I am asking these questions: What does your day look like when the need to run in circles working for others is removed? What does it look like to work for yourself? What can you remove in order to utilize time and within those hours align with your purpose? What are you doing each day that will elevate your reason to be here so that others are part of that energy? What does a day look like when you remove the "self" and use your purpose in a universal way? There is something really important that comes from this. The idea of personal self opens to universal self. Our actions affect each other. If we are kinder to ourselves, we are kinder to each other. For me, my path belongs to defining how art breeds compassion.

~b

 

 

 

Jackson Pollock's Blue Poles: humans caring for art

 

from the book: Jackson Pollock's Blue Poles  |  National Gallery of Australia

from the book: Jackson Pollock's Blue Poles  |  National Gallery of Australia

I was struck by the flurry of care in this image during the receipt of Jackson Pollock's pivotal painting, "Blue Poles" to the Brisbane Town Hall in 1974 - taken in the above photograph by an unseen person monitoring the scene from above the action.

Just to the inside of the door there are 7 men moving the painting inside the main area. One can think there are an equal number, if not more, on the other side of the door. Everywhere reporters and photographers are capturing the moment. I think about the creation of the wooden crate - the care that went into it to make sure this piece was not torn or ripped, dented or broken. The sheer weight of the crate. The amount of wood necessary to build a shell of protection. The amount of money, men assets it took to get it from the US to Australia. It had to cross in a plane? A boat? Was the temperature maintained to a perfect degree? How did the paint breath as it moved from climate to climate? How was this piece suspended in the wooden crate to ensure the canvas held?

Why do humans care so much for art? Art in itself is not going to provide shelter, food, water or sex - referencing Maslow's hierarchy here. Art is an opinion, a subjective statement - a way of life for some and a commodity to others. Though this painting is a historical look into a shifting of the way we perceived art at the time, it is still a mystery to some and a disgrace to others. It is something that has and always will cause controversy. The man who created it was plagued with depression and alcoholism, yet he had the grit to pursue his authentic vision.

What is it that as a collective consciousness we would take the care of such a thing that physically adds no value to our bodies?

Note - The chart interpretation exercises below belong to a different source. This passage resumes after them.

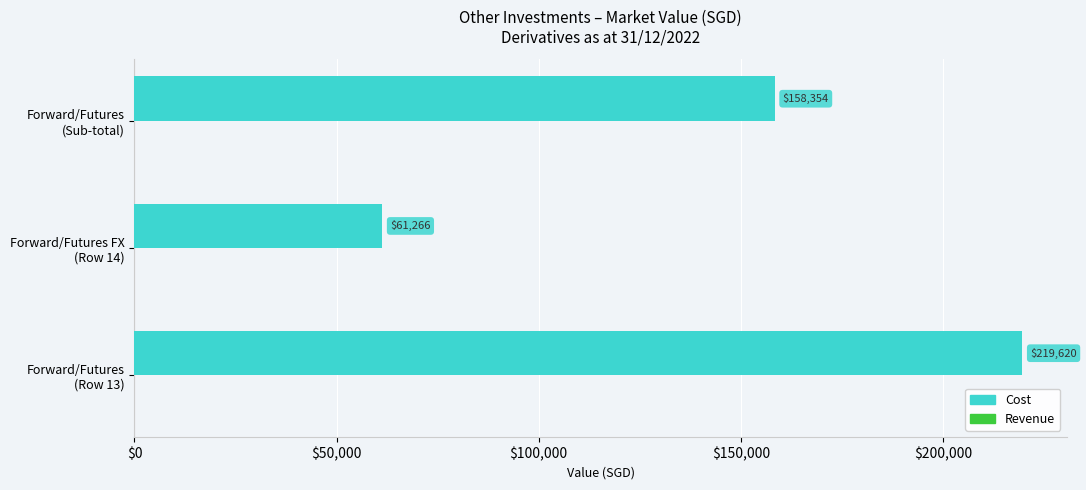

What is the minimum value shown in the chart?

61266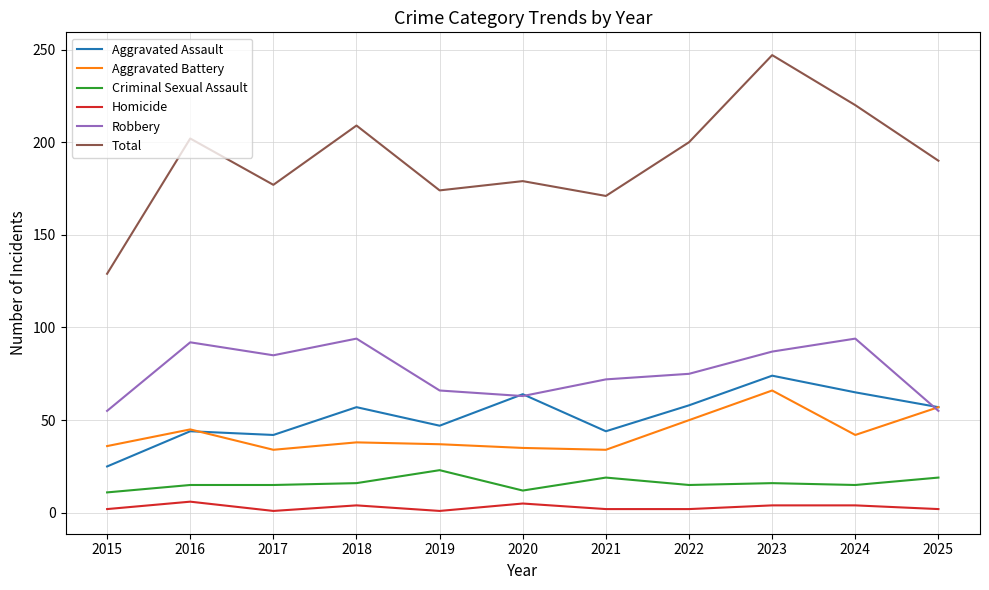

Which series has the largest total across all categories?

Total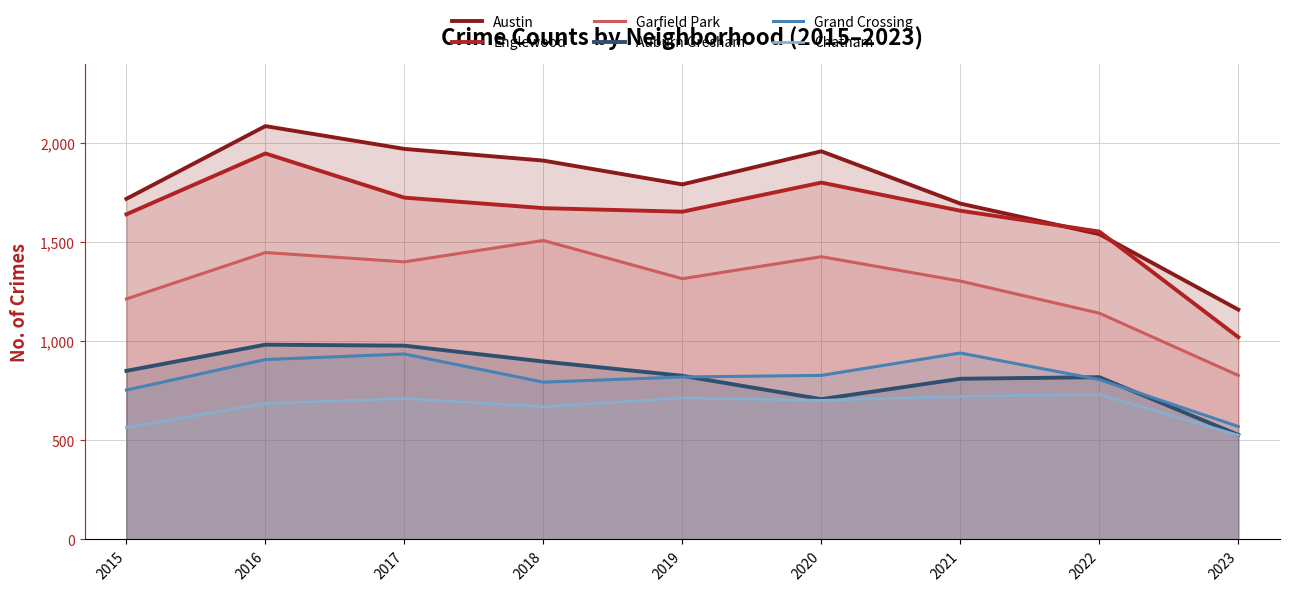

How many lines are shown in the chart?

6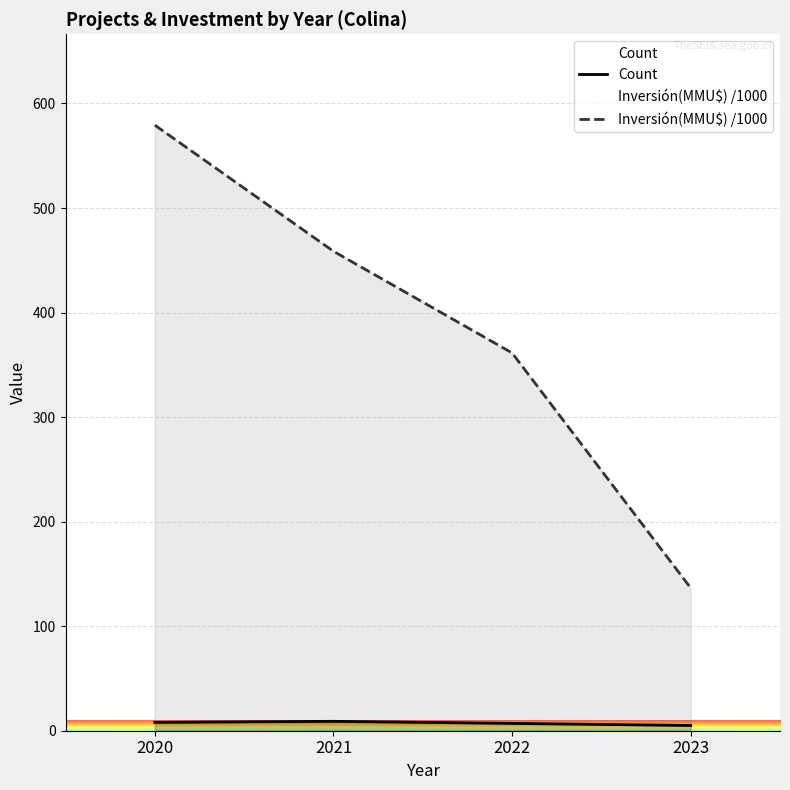

Reading left to right, transcribe all the data shown in this chart.

Count: 8.0	9.0	7.0	5.0
Inversión(MMU$) /1000: 579.3	458.6	361.4	136.5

How does art affect the human soul? What is it about a soul - this unnameable, intangible, untouchable thing that surges with emotion when coming in to contact with something so esoteric as a painting that we may intellectually never understand? At the time, his particular art represented a shift in a way of traditional painting and it was symbolic at the time to a pretty seismic shift in what was considered to be art. It became a captured image of energy and emotion caught in a jazz-like reference. There was little at the time to prepare for this explosion of energy, angst, color and splatter.

I go back now to why the above black and white photograph struck me. It made me proud and feel good about the inherent care that was provided to a dead man's vision. A relic that caused questions, controversy and open hatred. It meant that there was a select mindset that values art. Art that that elevated our human condition from a physical realm to a spiritual one. By taking care of art, it says that we value what we create. We support co-creation, the bringing into the world something that did not exist before. We value culture. As an artist, this made me content.